--- PROMPT ---
Every line of the entries that holds the word "Skin" is to be copied.

(Items from a dataset)
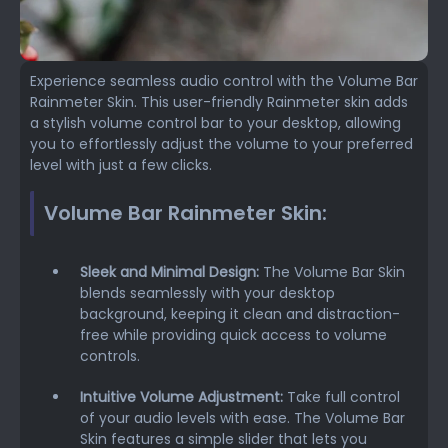
Experience seamless audio control with the Volume Bar
Rainmeter Skin. This user-friendly Rainmeter skin adds
a stylish volume control bar to your desktop, allowing
you to effortlessly adjust the volume to your preferred
level with just a few clicks.
Volume Bar Rainmeter Skin:
Sleek and Minimal Design:
The Volume Bar Skin
blends seamlessly with your desktop
background, keeping it clean and distraction-
free while providing quick access to volume
controls.
Intuitive Volume Adjustment:
Take full control
of your audio levels with ease. The Volume Bar
Skin features a simple slider that lets you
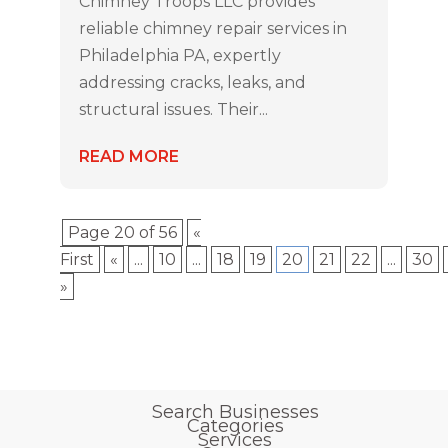
Chimney Troops LLC provides
reliable chimney repair services in
Philadelphia PA, expertly
addressing cracks, leaks, and
structural issues. Their...
READ MORE
Page 20 of 56
«
First
«
...
10
...
18
19
20
21
22
...
30
»
Search Businesses
Categories
Services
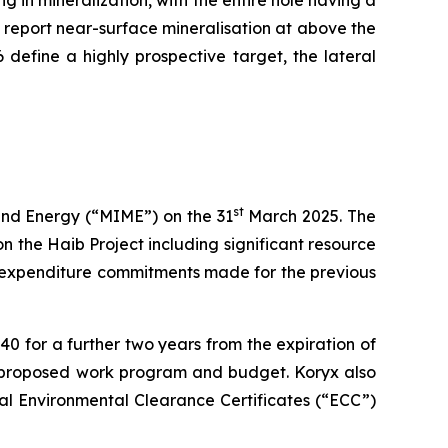
y report near-surface mineralisation at above the
efine a highly prospective target, the lateral
st
 and Energy (“MIME”) on the 31
March 2025. The
n the Haib Project including significant resource
he expenditure commitments made for the previous
 for a further two years from the expiration of
e proposed work program and budget. Koryx also
ual Environmental Clearance Certificates (“ECC”)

--- FINISHED EXERCISE ---
Rainmeter Skin. This user-friendly Rainmeter skin adds
Volume Bar Rainmeter Skin:
The Volume Bar Skin
Skin features a simple slider that lets you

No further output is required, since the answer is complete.